• [PROVIDED INFORMATION]
-- Opening Marker --

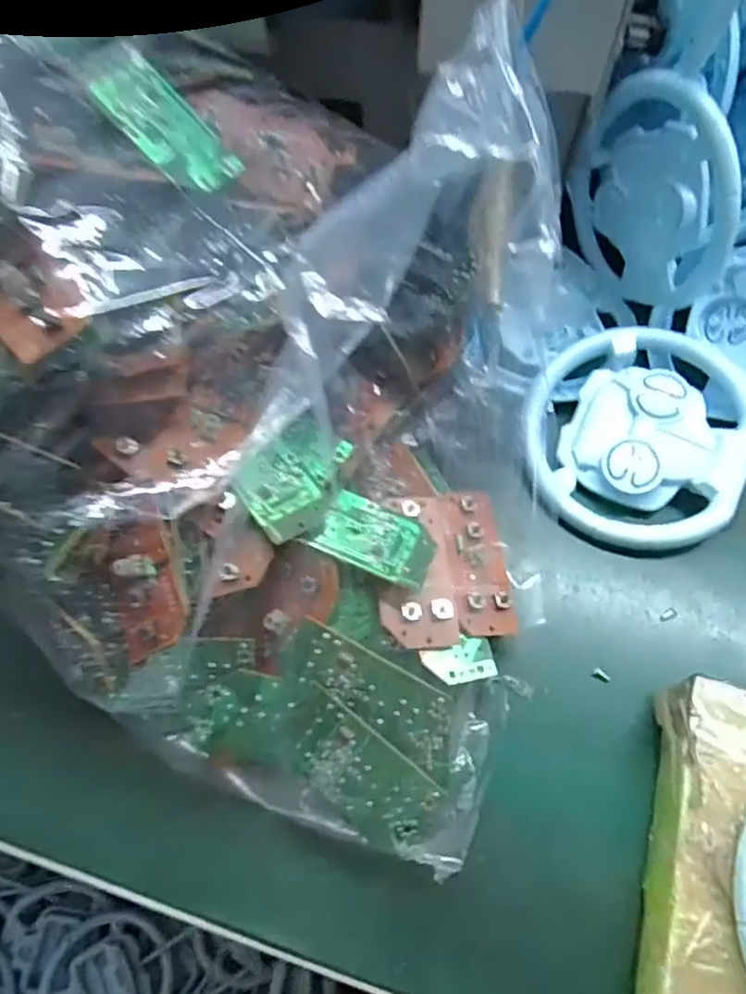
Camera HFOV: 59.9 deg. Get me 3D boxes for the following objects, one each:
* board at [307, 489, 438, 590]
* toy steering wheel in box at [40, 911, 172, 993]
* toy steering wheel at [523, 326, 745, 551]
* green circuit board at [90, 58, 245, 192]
[{"bbox_3d":[0.003,0.016,0.248,0.043,0.005,0.032,29,50,3],"label":"board"},{"bbox_3d":[-0.220,0.401,0.531,0.100,0.015,0.098,0,62,-1],"label":"toy steering wheel in box"},{"bbox_3d":[0.122,-0.028,0.300,0.103,0.019,0.103,-2,73,7],"label":"toy steering wheel"},{"bbox_3d":[-0.076,-0.135,0.238,0.053,0.004,0.029,48,60,-7],"label":"green circuit board"}]

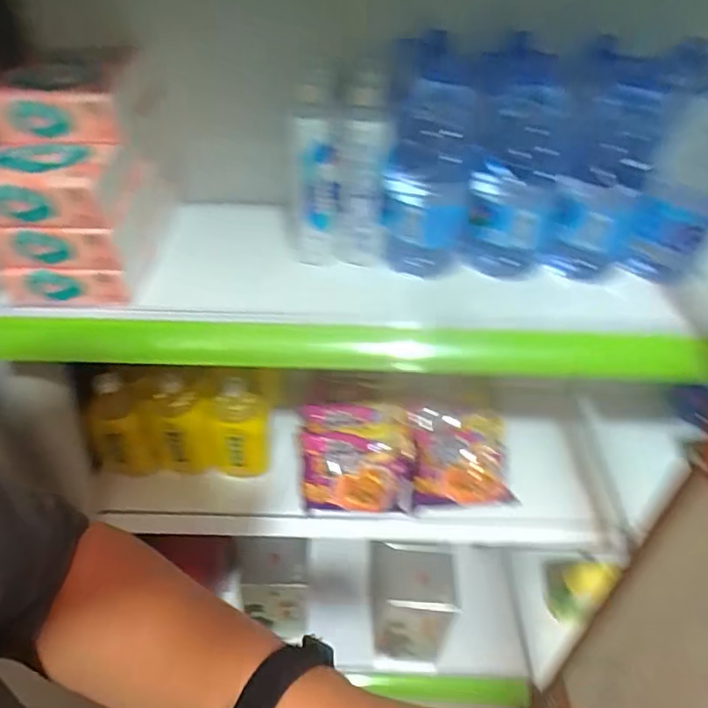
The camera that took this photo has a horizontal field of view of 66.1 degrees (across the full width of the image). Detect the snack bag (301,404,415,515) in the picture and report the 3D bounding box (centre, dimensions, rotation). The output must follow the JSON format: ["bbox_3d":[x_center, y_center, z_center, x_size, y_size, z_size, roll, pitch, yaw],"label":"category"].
[{"bbox_3d":[0.006,0.170,0.920,0.180,0.101,0.156,0,42,-4],"label":"snack bag"}]

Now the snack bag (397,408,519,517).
[{"bbox_3d":[0.170,0.173,0.930,0.173,0.106,0.155,2,41,-1],"label":"snack bag"}]

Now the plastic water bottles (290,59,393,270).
[{"bbox_3d":[-0.019,-0.224,0.676,0.114,0.229,0.111,-2,42,-6],"label":"plastic water bottles"}]

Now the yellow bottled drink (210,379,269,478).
[{"bbox_3d":[-0.189,0.128,0.901,0.093,0.159,0.082,-5,42,-10],"label":"yellow bottled drink"}]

-- Closing Marker --

• [GOAL OF THE EXERCISE] Aside from its pictures, the listing must be given again in full, exactly as it appears.

• [ANSWER AREA]
Camera HFOV: 59.9 deg. Get me 3D boxes for the following objects, one each:
* board at [307, 489, 438, 590]
* toy steering wheel in box at [40, 911, 172, 993]
* toy steering wheel at [523, 326, 745, 551]
* green circuit board at [90, 58, 245, 192]
[{"bbox_3d":[0.003,0.016,0.248,0.043,0.005,0.032,29,50,3],"label":"board"},{"bbox_3d":[-0.220,0.401,0.531,0.100,0.015,0.098,0,62,-1],"label":"toy steering wheel in box"},{"bbox_3d":[0.122,-0.028,0.300,0.103,0.019,0.103,-2,73,7],"label":"toy steering wheel"},{"bbox_3d":[-0.076,-0.135,0.238,0.053,0.004,0.029,48,60,-7],"label":"green circuit board"}]

The camera that took this photo has a horizontal field of view of 66.1 degrees (across the full width of the image). Detect the snack bag (301,404,415,515) in the picture and report the 3D bounding box (centre, dimensions, rotation). The output must follow the JSON format: ["bbox_3d":[x_center, y_center, z_center, x_size, y_size, z_size, roll, pitch, yaw],"label":"category"].
[{"bbox_3d":[0.006,0.170,0.920,0.180,0.101,0.156,0,42,-4],"label":"snack bag"}]

Now the snack bag (397,408,519,517).
[{"bbox_3d":[0.170,0.173,0.930,0.173,0.106,0.155,2,41,-1],"label":"snack bag"}]

Now the plastic water bottles (290,59,393,270).
[{"bbox_3d":[-0.019,-0.224,0.676,0.114,0.229,0.111,-2,42,-6],"label":"plastic water bottles"}]

Now the yellow bottled drink (210,379,269,478).
[{"bbox_3d":[-0.189,0.128,0.901,0.093,0.159,0.082,-5,42,-10],"label":"yellow bottled drink"}]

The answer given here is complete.